→ To do: Your task is to filter the entries and copy every line containing the string "العالم".

→ Record excerpts:
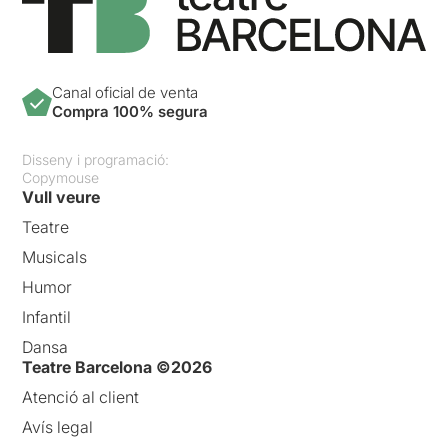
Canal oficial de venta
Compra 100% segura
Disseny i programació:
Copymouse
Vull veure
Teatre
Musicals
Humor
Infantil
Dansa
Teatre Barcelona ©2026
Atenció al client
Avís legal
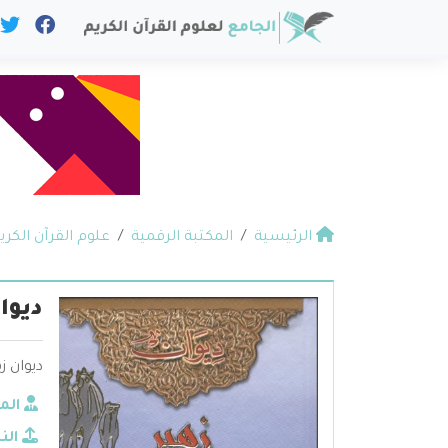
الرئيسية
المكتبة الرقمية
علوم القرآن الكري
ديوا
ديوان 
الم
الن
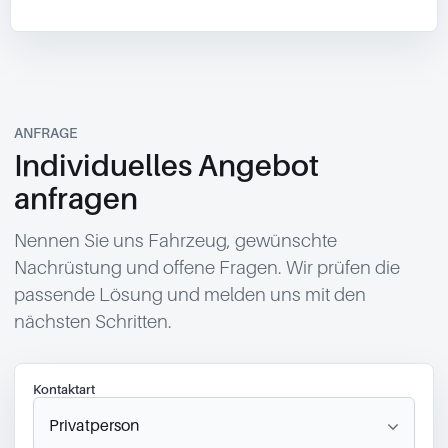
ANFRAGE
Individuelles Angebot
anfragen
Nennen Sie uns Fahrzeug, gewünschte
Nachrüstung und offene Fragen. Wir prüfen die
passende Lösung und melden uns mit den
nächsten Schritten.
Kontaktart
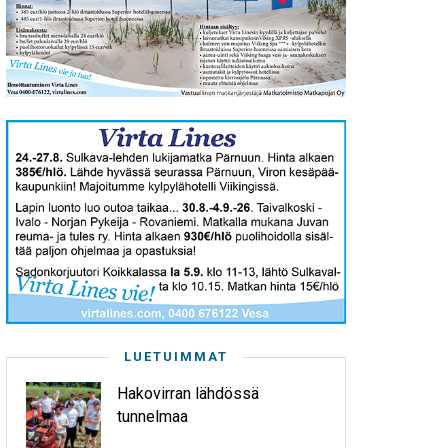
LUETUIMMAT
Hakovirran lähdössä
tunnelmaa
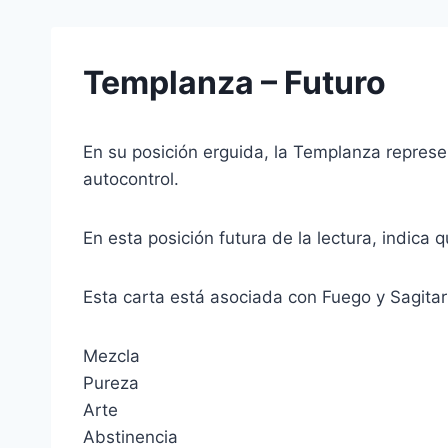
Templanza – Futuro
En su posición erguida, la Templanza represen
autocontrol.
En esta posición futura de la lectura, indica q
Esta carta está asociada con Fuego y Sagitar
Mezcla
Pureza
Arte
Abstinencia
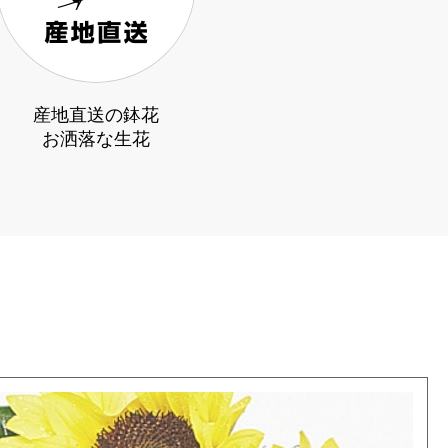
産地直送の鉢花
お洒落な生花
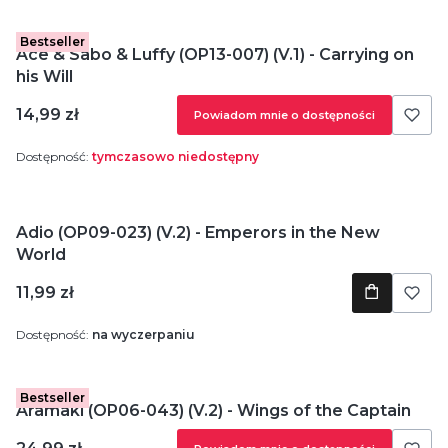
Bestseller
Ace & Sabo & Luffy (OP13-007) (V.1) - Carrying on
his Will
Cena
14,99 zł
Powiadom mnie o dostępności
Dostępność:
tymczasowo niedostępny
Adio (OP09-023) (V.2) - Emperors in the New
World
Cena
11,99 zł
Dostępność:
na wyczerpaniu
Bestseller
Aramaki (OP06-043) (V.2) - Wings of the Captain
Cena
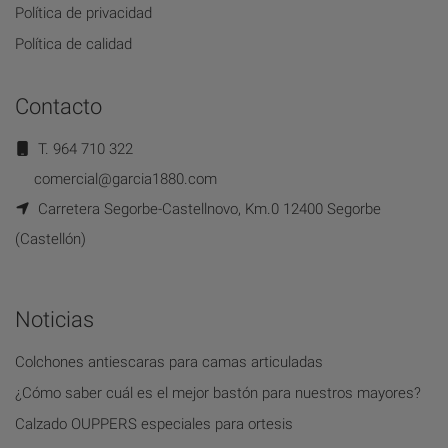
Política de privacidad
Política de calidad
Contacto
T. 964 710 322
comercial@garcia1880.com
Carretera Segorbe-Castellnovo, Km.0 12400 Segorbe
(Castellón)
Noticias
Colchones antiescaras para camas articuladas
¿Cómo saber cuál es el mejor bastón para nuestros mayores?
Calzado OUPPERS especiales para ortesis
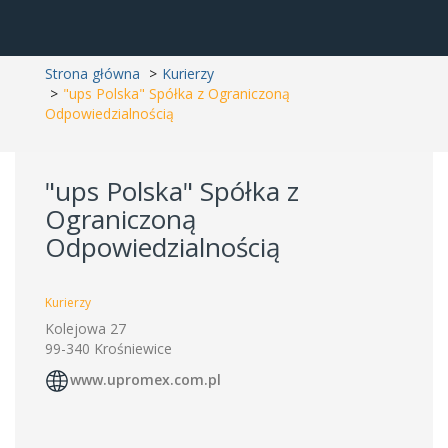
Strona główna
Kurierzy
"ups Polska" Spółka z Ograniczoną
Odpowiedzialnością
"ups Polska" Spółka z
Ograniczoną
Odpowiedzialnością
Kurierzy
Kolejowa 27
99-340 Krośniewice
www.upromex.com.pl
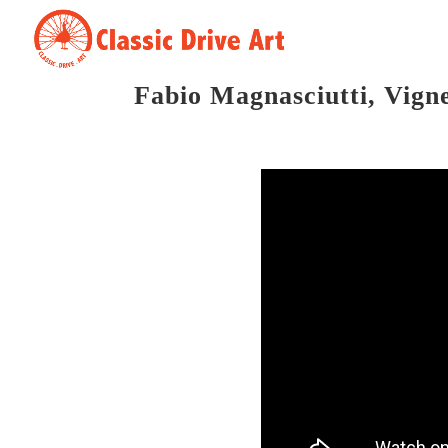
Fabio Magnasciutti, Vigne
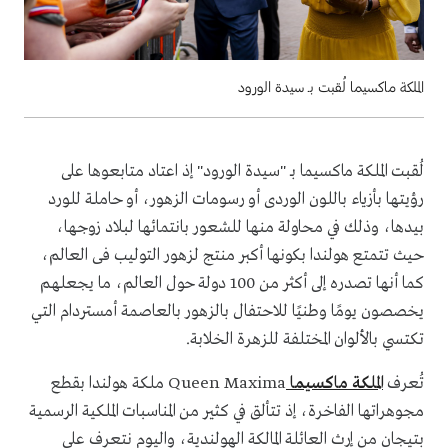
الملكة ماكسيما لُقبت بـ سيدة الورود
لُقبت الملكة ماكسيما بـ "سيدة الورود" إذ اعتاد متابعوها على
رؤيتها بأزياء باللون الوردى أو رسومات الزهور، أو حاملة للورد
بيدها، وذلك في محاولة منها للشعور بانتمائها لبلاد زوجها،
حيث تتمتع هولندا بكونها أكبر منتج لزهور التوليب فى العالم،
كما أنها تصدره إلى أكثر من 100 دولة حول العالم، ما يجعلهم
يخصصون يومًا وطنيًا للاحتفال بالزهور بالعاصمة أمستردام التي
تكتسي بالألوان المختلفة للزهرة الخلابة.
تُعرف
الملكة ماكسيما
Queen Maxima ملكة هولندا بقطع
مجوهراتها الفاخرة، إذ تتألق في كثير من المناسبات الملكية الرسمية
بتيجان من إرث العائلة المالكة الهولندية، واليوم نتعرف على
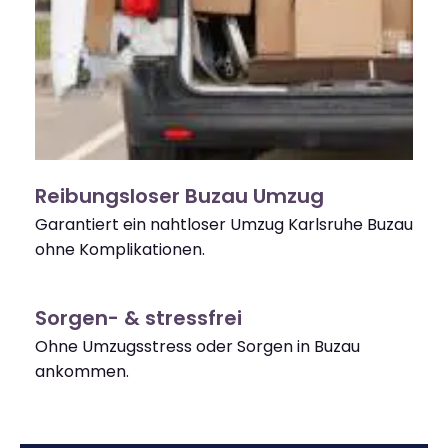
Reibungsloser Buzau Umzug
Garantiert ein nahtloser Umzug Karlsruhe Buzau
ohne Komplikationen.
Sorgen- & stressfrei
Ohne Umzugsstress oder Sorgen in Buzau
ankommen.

→ Answer to this task:
حيث تتمتع هولندا بكونها أكبر منتج لزهور التوليب فى العالم،
كما أنها تصدره إلى أكثر من 100 دولة حول العالم، ما يجعلهم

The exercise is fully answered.